▶ **EXERCISE TEXT**
Selling people on this idea won’t be easy, given the poor track record on this front. Take the Department of Homeland Security (DHS), created by George W. Bush after 9/11 and generally seen by experts as something of a disaster. An agglomeration of twenty-two already-existing federal agencies, from the Federal Emergency Management Agency to the Border Patrol, the new department has struggled for years to define its mission and coordinate its constituent parts. And while it has made efforts to improve in recent years, the DHS still has the lowest morale of any federal department and remains on the Government Accountability Office’s list of “high-risk” agencies, vulnerable to fraud, waste, abuse, and mismanagement.

Or, consider Jimmy Carter’s creation of the Department of Energy in 1977, another troubled reorganization in which widely different government functions (developing advanced weaponry, regulating interstate electricity sales) were placed in a single entity with conflicting and ever-changing missions (promoting nuclear energy, cleaning up nuclear waste sites, sharing scientific knowledge, keeping national security secrets, and so on).

So yes, it’s true that some big government reorganizations have gone poorly. But it’s also true that others have gone quite well. Lyndon Johnson’s establishment of the Department of Transportation in 1966, for example, has long been considered successful at bringing numerous far-flung agencies, from the Federal Aviation Administration to the St. Lawrence Seaway Development Corporation, under one roof and providing some semblance of a coordinated national transportation policy. The Goldwater-Nichols Department of Defense Reorganization Act, signed by Ronald Reagan in 1986, is widely lauded for having reduced inter-service rivalries in the Pentagon. Another success is Bill Clinton’s creation of the Corporation for National and Community Service (CNCS) in the early 1990s. (I played a small role in that work as a consultant and adviser to the senior leaders of the agency.) By merging the nascent AmeriCorps national service program with existing service programs like VISTA, the CNCS has led to a true national service movement, one in which hundreds of thousands of individuals have participated in everything from tutoring at-risk students to helping communities rebuild from natural disasters.

Government reorganizations can work, then, if they’re well thought through, focused around clear missions, and aimed at real national needs. I believe that one of our biggest needs is to develop more and greater talent.

▶ **EXCERPTED RECORDS**
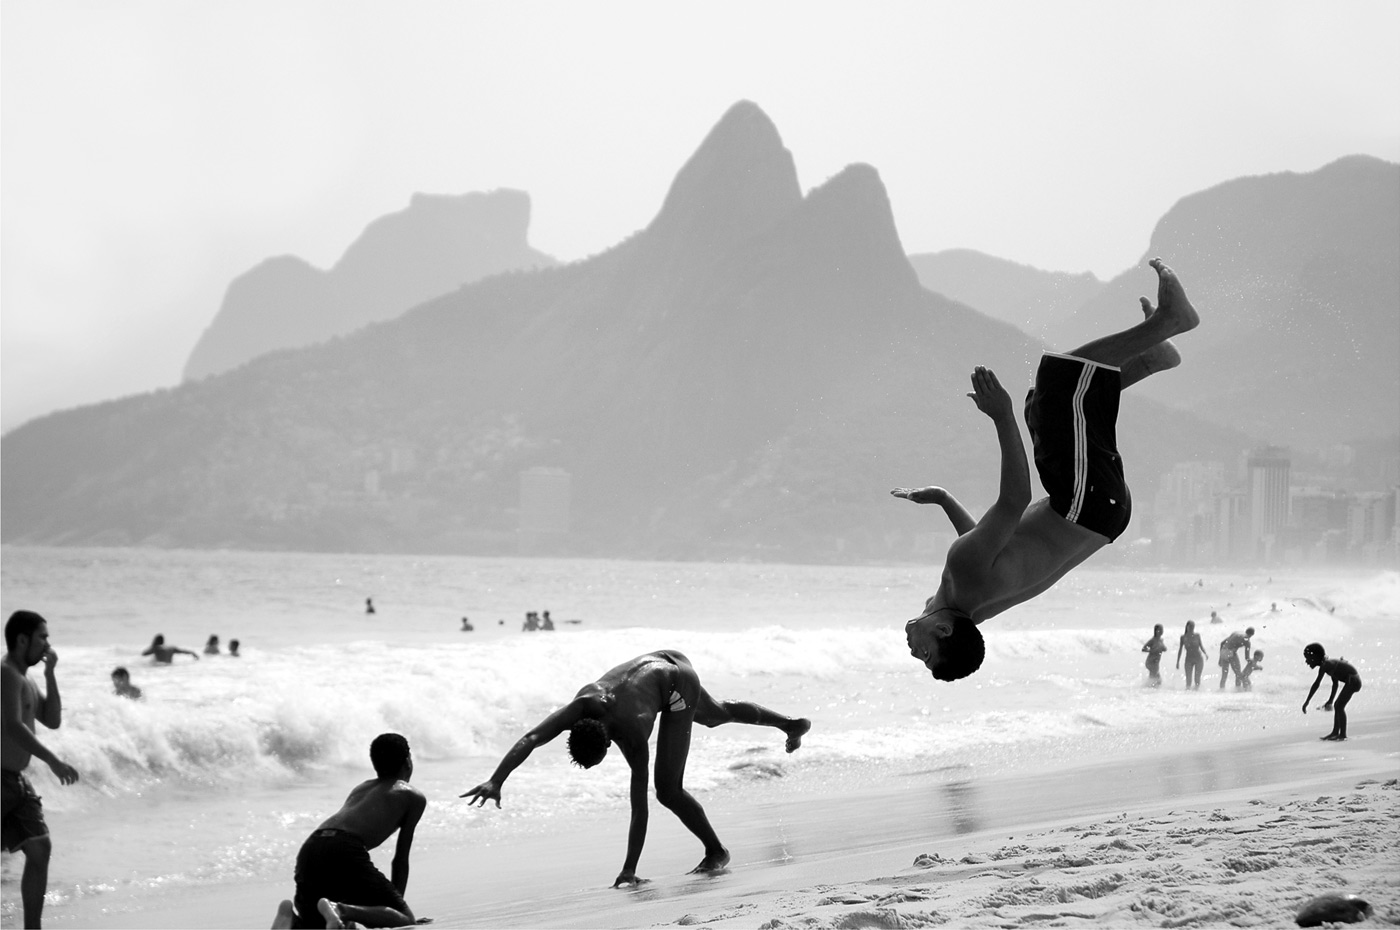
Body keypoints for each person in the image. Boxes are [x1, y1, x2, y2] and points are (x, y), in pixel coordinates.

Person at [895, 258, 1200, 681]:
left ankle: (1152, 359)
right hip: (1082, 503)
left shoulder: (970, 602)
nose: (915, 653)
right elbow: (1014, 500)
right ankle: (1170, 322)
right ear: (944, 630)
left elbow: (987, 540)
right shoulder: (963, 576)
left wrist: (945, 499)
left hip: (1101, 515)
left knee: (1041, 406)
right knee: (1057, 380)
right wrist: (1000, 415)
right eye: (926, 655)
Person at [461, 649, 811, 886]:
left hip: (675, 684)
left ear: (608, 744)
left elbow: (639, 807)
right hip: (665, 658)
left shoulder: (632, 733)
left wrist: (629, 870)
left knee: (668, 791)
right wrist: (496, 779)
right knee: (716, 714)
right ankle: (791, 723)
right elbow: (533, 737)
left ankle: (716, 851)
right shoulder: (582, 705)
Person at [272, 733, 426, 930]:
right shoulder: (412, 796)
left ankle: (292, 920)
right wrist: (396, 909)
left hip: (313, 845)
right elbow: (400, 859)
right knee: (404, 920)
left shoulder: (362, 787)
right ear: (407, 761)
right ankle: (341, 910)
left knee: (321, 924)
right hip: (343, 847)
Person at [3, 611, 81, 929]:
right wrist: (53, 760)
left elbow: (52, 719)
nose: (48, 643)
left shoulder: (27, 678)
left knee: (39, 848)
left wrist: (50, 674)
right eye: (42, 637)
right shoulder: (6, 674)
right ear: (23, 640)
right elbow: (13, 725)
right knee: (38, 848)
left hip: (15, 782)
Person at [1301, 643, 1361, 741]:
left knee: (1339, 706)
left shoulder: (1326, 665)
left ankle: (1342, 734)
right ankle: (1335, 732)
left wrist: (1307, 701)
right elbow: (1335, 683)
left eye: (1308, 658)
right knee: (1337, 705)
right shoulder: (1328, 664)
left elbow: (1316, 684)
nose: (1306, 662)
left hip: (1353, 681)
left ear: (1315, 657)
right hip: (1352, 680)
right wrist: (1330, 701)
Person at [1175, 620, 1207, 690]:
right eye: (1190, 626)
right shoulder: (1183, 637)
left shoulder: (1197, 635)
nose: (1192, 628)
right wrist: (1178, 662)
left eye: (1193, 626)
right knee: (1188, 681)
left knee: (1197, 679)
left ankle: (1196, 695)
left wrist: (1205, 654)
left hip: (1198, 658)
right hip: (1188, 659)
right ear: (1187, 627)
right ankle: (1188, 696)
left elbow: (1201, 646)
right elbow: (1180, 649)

▶ **WORK ORDER 1**
Do the following statements agree with the passage on government reorganizations? For each, answer yes or no and quote the words of the passage that decide it. (a) The Department of Homeland Security was formed by combining twenty-two existing federal agencies. (b) The Department of Transportation was established by Jimmy Carter. (c) The Goldwater-Nichols Department of Defense Reorganization Act was signed in 1986.
▶ **WORK ORDER 2**
Quote the passage on government reorganizations word for word, starting at "Or, consider Jimmy" and ending at "and so on).".

▶ **ANSWER 1**
(a) Yes: "An agglomeration of twenty-two already-existing federal agencies"
(b) No: "Lyndon Johnson’s establishment of the Department of Transportation in 1966"
(c) Yes: "signed by Ronald Reagan in 1986"

▶ **ANSWER 2**
Or, consider Jimmy Carter’s creation of the Department of Energy in 1977, another troubled reorganization in which widely different government functions (developing advanced weaponry, regulating interstate electricity sales) were placed in a single entity with conflicting and ever-changing missions (promoting nuclear energy, cleaning up nuclear waste sites, sharing scientific knowledge, keeping national security secrets, and so on).